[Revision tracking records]
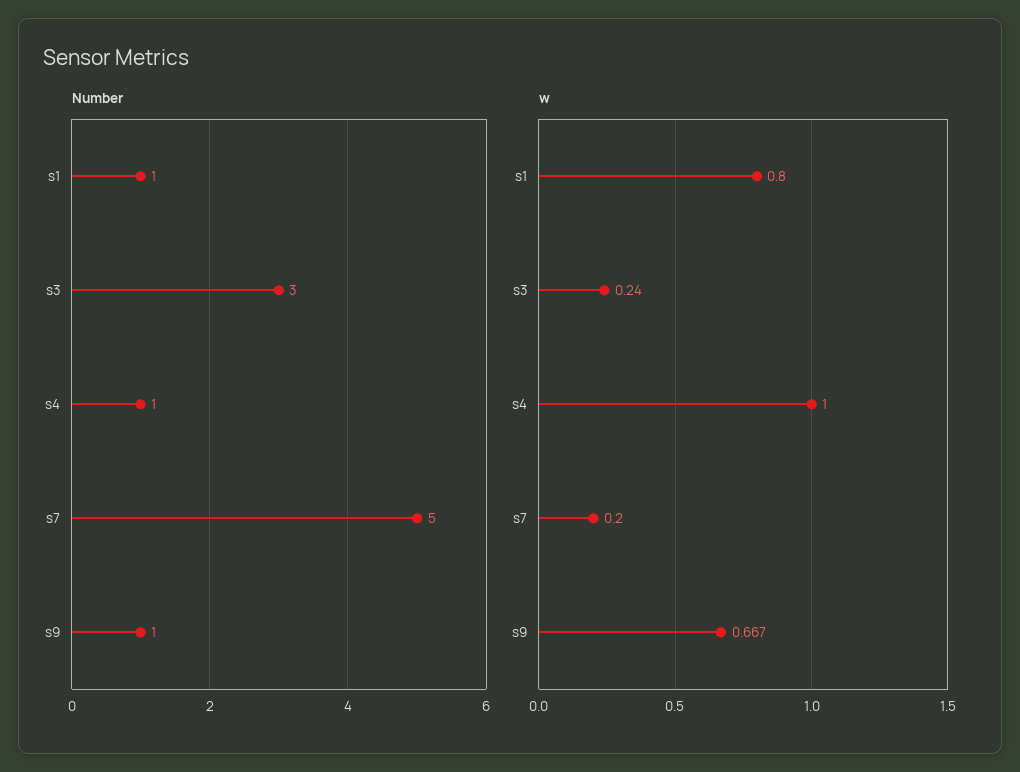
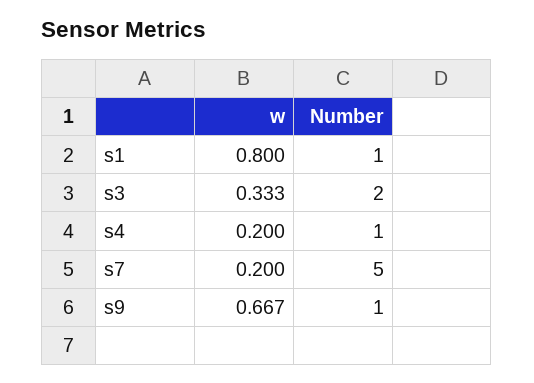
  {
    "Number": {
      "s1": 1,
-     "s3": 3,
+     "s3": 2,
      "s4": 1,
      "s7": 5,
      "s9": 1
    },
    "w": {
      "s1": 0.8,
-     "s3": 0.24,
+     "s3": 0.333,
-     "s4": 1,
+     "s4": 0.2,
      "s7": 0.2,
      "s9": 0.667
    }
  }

* * *

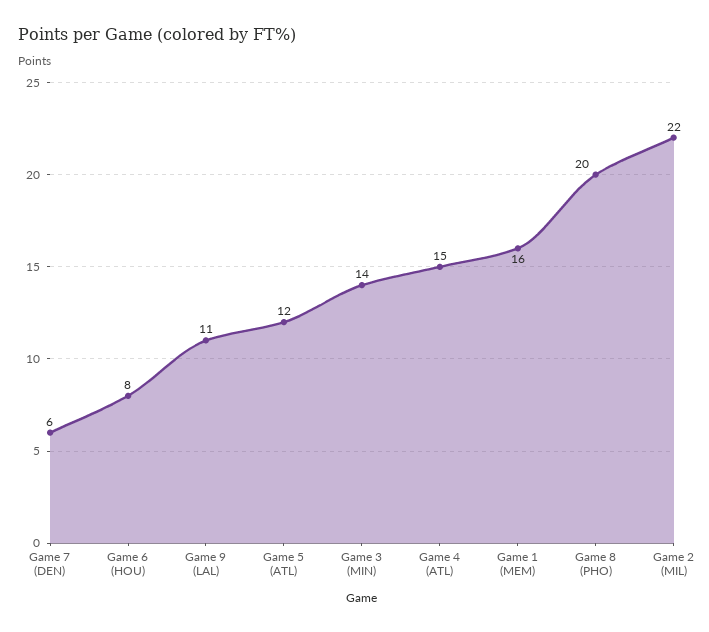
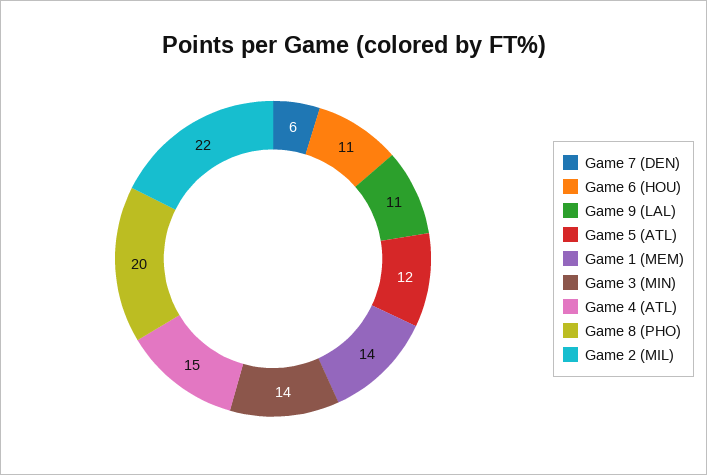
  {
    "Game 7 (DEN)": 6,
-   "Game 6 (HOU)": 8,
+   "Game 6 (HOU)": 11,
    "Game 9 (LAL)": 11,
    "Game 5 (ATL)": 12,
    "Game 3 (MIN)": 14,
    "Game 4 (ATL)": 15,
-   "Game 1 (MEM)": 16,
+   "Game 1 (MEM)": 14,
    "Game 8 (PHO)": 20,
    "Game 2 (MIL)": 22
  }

## [Try it]
Where a line of the records above holds the word "Game", count it; give the total as a single number and nothing else.

## [Finished exercise]
11